There are so many words that come to mind when thinking about train travel in China. Intimidating, confusing, exciting. I spent about 2 and a half months in China this year, and I fell in love. China’s a wild place.
That being said, outside Beijing, Shanghai, and other big cities, it’s hard to get around without some Chinese.
That’s where I step in!
The best way to travel in China is by train. It’s an experience in itself! For the super long, 3-nights-on-a-train kind of journeys, you might want to look into flights. But overall, train travel in China is fabulous and convenient. I’ve taken trains to Lijiang, Dali, Shanghai, and a bunch of other places! They’ve all been 8 hours or longer, but I really enjoyed them!
Booking Train Journeys
Book ahead of time, as popular train journeys can sell out quickly!
Ctrip is a great resource. You book your journeys online and pick up the ticket at a railway station or office.
Travel China Guide is another good resource, however their booking fees are a little pricey. They can deliver tickets to you, though.
Personally, I think going to a railway station is the best option if you have time to buy your ticket in advance. Though many big city train stations will have a till that speaks English, it’s still helpful to try to speak Chinese.
Here are some useful phrases to know.
你会说英文吗？ Ní huì shuō yīng wén ma? Do you speak English?
我想去。。。 Wǒ xiǎng qù … I want to go …
我要买一张火车票。 Wǒ yào mǎi yī zhāng huó chē piào… I need to buy a train ticket.
The Train Journey: Berths
First, train classes.
There are typically three classes… Seats, hard sleepers, and soft sleepers.
Seats are “third class,” where it’s just a seat. I wouldn’t do this for an overnight journey.
Hard sleepers are “second class,” where there are three tiers of beds and six people per cabin. Ask for yìng wò when booking.
Soft sleepers are “first class,” with two tiers of beds and four people per cabin. Ask for ruǎn wò when booking.
Now onto the actual beds!
All beds will come with a blanket and pillow. They’re pretty comfortable, but a bit short for Western standards.
A bottom bunk is the most popular and comfortable bed. Ask for a xiàpù if you want this. People with upper berths might try to sit on your bed. I suggest spreading out your stuff to cover the bed if you want your space.
A middle bunk is a zhōngpù. It’s more comfortable than the top bunk, and fine if the bottom berths are sold out!
The top bunk is the least desired bunk. I would avoid it if you have a train journey longer than one night. The light is right in your face and it’s impossible to do anything other than lie down. It’s very cramped. If you’re keen to try it out, it’s called a shàngpù.
The Train Journey: Food & Drink
For quick train rides (one night or less), just bring snacks! Eat before boarding and grab something to eat when you arrive, and you’ll be fine!

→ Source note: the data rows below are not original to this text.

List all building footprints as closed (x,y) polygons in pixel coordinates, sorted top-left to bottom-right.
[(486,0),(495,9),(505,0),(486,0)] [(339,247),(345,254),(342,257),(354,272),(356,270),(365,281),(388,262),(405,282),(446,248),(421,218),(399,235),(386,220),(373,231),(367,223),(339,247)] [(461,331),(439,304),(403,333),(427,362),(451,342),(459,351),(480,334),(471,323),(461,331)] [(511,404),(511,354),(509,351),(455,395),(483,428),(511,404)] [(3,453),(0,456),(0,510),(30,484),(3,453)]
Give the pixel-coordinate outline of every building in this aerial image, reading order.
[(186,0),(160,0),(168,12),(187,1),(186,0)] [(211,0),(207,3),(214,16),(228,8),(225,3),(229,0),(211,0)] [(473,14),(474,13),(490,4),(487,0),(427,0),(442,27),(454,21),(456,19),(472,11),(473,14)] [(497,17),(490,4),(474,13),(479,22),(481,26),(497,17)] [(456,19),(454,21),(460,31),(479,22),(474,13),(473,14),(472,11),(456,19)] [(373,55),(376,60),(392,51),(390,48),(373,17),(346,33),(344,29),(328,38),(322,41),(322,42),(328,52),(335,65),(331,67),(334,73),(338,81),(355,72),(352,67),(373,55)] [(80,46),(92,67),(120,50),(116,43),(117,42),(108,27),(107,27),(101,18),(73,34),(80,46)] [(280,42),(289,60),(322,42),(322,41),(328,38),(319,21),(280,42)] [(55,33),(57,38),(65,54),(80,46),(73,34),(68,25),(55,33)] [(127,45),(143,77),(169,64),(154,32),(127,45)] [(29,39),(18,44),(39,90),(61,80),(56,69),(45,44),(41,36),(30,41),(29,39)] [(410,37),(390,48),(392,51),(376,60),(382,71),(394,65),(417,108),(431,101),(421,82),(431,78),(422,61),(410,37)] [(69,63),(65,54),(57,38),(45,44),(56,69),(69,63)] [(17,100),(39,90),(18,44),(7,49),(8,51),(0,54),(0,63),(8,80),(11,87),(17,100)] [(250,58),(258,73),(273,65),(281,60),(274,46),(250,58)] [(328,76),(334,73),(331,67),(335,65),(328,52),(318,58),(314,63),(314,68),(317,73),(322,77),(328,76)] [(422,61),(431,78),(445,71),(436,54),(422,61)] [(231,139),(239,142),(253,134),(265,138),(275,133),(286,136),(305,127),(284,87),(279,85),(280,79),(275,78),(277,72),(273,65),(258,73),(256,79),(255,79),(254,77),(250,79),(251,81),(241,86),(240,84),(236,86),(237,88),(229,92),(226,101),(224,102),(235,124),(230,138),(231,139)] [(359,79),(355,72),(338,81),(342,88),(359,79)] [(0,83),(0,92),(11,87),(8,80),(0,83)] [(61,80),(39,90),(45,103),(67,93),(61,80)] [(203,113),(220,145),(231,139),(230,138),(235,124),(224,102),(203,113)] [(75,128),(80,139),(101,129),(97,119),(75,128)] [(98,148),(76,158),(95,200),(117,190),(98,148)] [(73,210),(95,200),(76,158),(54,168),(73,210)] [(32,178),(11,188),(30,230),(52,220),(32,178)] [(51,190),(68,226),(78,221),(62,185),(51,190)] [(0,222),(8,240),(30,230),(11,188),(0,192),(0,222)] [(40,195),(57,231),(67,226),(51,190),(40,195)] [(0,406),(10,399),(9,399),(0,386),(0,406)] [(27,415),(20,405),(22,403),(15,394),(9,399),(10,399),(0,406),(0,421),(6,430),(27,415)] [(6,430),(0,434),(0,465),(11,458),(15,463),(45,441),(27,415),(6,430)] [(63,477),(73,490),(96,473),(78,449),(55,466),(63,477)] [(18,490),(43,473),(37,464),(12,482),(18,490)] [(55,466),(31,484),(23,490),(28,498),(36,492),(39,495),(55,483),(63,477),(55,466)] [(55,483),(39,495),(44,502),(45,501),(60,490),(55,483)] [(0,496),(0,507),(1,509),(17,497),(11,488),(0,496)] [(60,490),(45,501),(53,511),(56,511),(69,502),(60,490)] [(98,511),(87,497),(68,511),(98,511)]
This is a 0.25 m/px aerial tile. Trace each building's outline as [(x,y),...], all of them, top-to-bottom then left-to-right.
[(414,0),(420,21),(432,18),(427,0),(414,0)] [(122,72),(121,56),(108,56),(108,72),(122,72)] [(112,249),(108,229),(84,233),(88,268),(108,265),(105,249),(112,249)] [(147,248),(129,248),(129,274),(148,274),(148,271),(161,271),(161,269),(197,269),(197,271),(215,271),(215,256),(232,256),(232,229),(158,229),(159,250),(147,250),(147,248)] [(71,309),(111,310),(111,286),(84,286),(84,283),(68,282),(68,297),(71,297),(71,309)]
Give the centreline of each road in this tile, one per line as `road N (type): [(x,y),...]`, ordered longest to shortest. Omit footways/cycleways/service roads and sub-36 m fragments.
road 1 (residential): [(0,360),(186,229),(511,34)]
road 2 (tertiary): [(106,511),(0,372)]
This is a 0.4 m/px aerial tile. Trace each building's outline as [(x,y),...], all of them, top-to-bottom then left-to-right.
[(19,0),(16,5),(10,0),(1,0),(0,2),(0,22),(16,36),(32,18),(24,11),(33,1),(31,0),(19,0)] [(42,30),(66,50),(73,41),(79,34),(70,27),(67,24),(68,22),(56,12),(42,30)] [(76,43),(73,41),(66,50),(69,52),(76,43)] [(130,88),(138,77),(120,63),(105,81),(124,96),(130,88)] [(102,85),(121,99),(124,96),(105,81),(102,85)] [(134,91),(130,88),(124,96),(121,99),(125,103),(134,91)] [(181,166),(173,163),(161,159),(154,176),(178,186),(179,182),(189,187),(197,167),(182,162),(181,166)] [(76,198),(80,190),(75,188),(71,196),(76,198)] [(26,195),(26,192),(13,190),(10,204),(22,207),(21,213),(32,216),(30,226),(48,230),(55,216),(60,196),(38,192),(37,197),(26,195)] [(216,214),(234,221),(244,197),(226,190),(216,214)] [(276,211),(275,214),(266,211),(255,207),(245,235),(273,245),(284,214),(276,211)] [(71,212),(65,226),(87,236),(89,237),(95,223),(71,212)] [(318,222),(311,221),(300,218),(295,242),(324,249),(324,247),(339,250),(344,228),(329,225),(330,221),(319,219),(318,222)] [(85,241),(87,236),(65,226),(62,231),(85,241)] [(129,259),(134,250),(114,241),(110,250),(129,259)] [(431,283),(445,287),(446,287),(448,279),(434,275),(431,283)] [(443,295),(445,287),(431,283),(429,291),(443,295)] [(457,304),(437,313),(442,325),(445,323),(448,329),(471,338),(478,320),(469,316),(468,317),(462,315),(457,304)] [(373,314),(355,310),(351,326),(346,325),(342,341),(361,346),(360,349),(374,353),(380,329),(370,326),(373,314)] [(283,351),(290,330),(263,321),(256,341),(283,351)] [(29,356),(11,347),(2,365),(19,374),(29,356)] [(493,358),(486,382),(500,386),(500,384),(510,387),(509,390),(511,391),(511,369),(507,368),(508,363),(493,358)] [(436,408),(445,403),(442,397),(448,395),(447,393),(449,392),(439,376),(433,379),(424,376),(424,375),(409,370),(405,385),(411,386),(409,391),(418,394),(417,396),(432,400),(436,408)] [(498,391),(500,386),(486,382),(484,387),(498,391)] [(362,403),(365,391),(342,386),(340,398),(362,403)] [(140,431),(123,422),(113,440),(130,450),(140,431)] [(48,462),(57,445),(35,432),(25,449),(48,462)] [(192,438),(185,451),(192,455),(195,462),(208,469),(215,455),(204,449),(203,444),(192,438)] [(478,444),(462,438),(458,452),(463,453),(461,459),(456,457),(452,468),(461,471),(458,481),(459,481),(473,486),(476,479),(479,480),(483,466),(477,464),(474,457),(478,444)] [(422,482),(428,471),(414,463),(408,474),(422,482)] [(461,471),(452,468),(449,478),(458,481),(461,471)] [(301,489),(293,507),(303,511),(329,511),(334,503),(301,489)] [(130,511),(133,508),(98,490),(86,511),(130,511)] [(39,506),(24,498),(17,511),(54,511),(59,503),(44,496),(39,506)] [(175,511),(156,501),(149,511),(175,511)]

For longer journeys, pack snacks and instant noodles! There are hot water dispensers on the train. Some people come by in carts and have snacks and instant noodles, but I’d still buy everything beforehand.
Also, the hot water runs out on longer train rides, so really, I mean it when I say STOCK UP ON SNACKS.
Stock up on water, as there’s no potable water on the train (except for hot water). You can also buy sodas or water from the people who bring the carts by.
The Train Journey: The Toilet Situation
99% of the time, toilets in China are going to be squat toilets. Honestly, on a bumpy moving train, this can get tricky. My only tip for you is to bring toilet paper/tissues and hand sanitizer.
Surprisingly, the toilets aren’t too gross!
Train travel in China is a great experience! Remember that sometimes flying turns out to be cheaper. I personally love travelling by train; it’s a peek into REAL China, away from big touristy spots. Enjoy your train journey!